Jüngst traf es Berlins Innensenator Frank Henkel, der via Skizze zur Tasse ohne Henkel wurde. Auch spontane Installationen gehören zum Specht'schen Oeuvre. Den Besuch von Bundeswehrsoldaten kommentierten zwei sich kreuzenden Pappgewehre an der Wand seiner Werkstatt.

Er wird die Zeitung retten

In der taz ist man sich gewiss, dass seine Bilder dereinst die Zeitung retten werden. Wird es in der übernächsten Medienkrise richtig eng, werden es Spechts Bilder sein, die Spitzenpreise erzielen dürften. Wohl auch weil seine Kunst die Seele der taz schmunzelnd verwaltet: Sie ist liebevoll, laut, anders, wütend, vielfältig und so ausschweifend wie treffend gewitzt.

Ganz so wie Christian Specht selbst.

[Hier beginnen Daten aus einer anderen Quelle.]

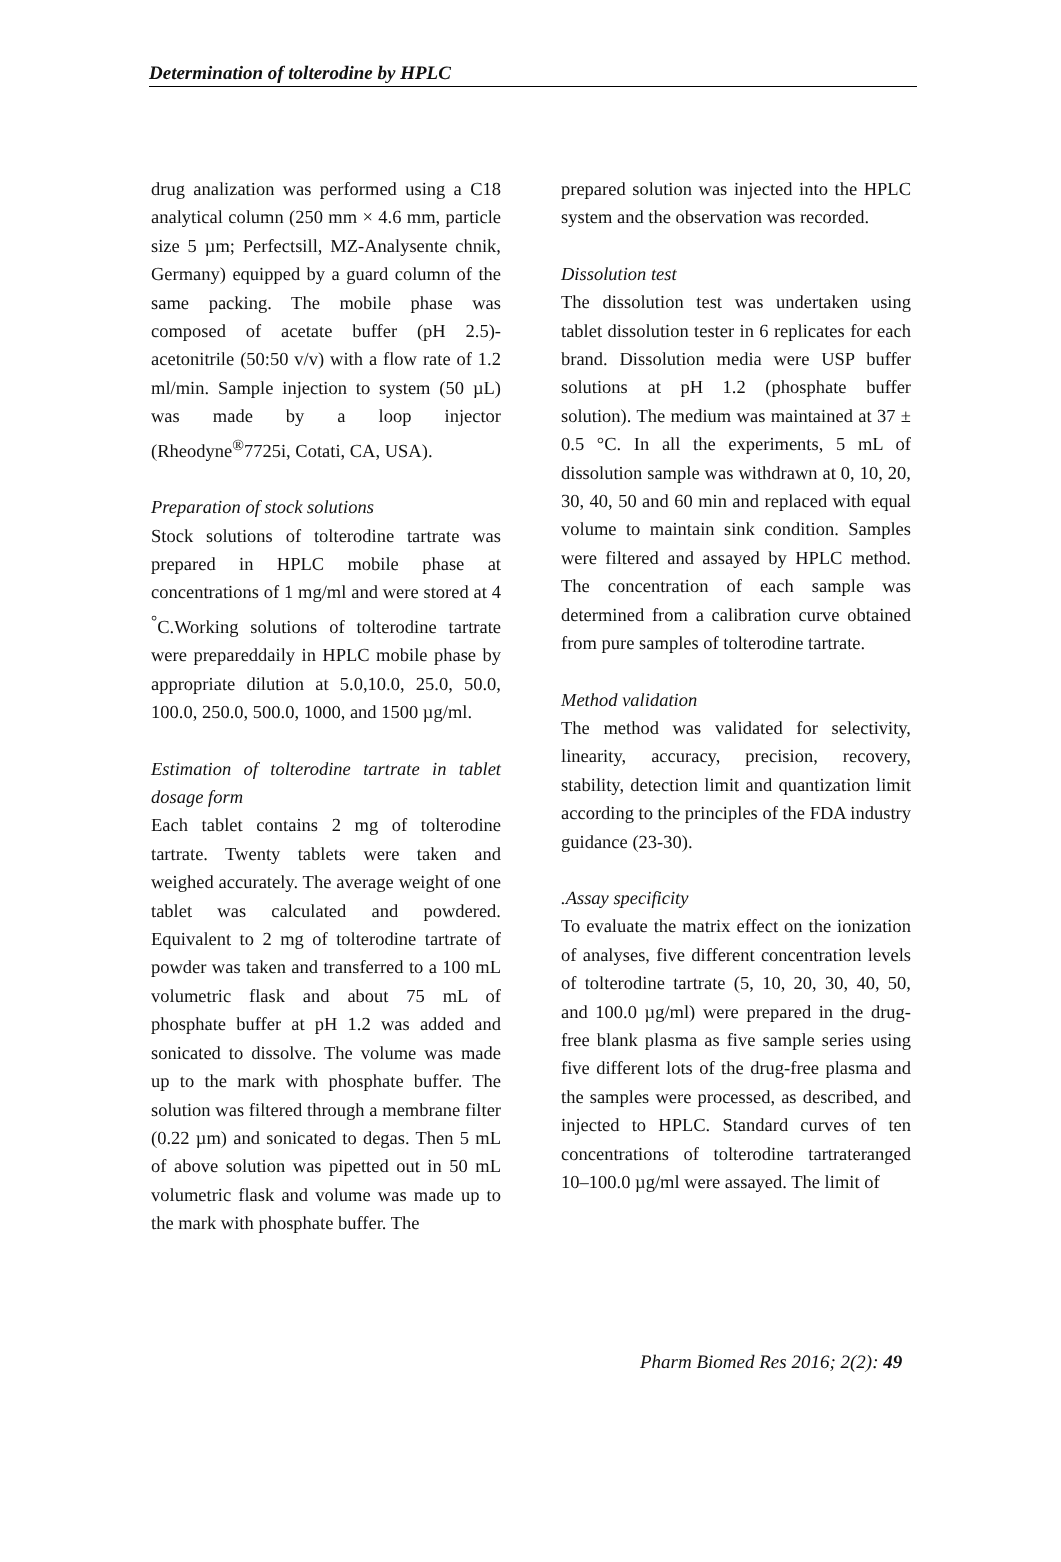Determination of tolterodine by HPLC
drug analization was performed using a C18 analytical column (250 mm × 4.6 mm, particle size 5 µm; Perfectsill, MZ-Analysente chnik, Germany) equipped by a guard column of the same packing. The mobile phase was composed of acetate buffer (pH 2.5)-acetonitrile (50:50 v/v) with a flow rate of 1.2 ml/min. Sample injection to system (50 µL) was made by a loop injector (Rheodyne<sup>®</sup>7725i, Cotati, CA, USA).
Preparation of stock solutions
Stock solutions of tolterodine tartrate was prepared in HPLC mobile phase at concentrations of 1 mg/ml and were stored at 4 <sup>°</sup>C.Working solutions of tolterodine tartrate were prepareddaily in HPLC mobile phase by appropriate dilution at 5.0,10.0, 25.0, 50.0, 100.0, 250.0, 500.0, 1000, and 1500 µg/ml.
Estimation of tolterodine tartrate in tablet dosage form
Each tablet contains 2 mg of tolterodine tartrate. Twenty tablets were taken and weighed accurately. The average weight of one tablet was calculated and powdered. Equivalent to 2 mg of tolterodine tartrate of powder was taken and transferred to a 100 mL volumetric flask and about 75 mL of phosphate buffer at pH 1.2 was added and sonicated to dissolve. The volume was made up to the mark with phosphate buffer. The solution was filtered through a membrane filter (0.22 µm) and sonicated to degas. Then 5 mL of above solution was pipetted out in 50 mL volumetric flask and volume was made up to the mark with phosphate buffer. The
prepared solution was injected into the HPLC system and the observation was recorded.
Dissolution test
The dissolution test was undertaken using tablet dissolution tester in 6 replicates for each brand. Dissolution media were USP buffer solutions at pH 1.2 (phosphate buffer solution). The medium was maintained at 37 ± 0.5 °C. In all the experiments, 5 mL of dissolution sample was withdrawn at 0, 10, 20, 30, 40, 50 and 60 min and replaced with equal volume to maintain sink condition. Samples were filtered and assayed by HPLC method. The concentration of each sample was determined from a calibration curve obtained from pure samples of tolterodine tartrate.
Method validation
The method was validated for selectivity, linearity, accuracy, precision, recovery, stability, detection limit and quantization limit according to the principles of the FDA industry guidance (23-30).
.Assay specificity
To evaluate the matrix effect on the ionization of analyses, five different concentration levels of tolterodine tartrate (5, 10, 20, 30, 40, 50, and 100.0 µg/ml) were prepared in the drug-free blank plasma as five sample series using five different lots of the drug-free plasma and the samples were processed, as described, and injected to HPLC. Standard curves of ten concentrations of tolterodine tartrateranged 10–100.0 µg/ml were assayed. The limit of
Pharm Biomed Res 2016; 2(2): 49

Zunächst aber will er das Geschaffene möglichst bald und möglichst umfangreich ausstellen: "Ich könnte mir eine Sammelausstellung mit anderen behinderten Künstlern vorstellen. Viele trauen sich nicht, denen will ich Mut machen."

Anfang Januar 2014 feierte er seinen 45. Geburtstag. Wir wünschen ihm das Beste – und dass er bleibt, was er ist: einer von uns.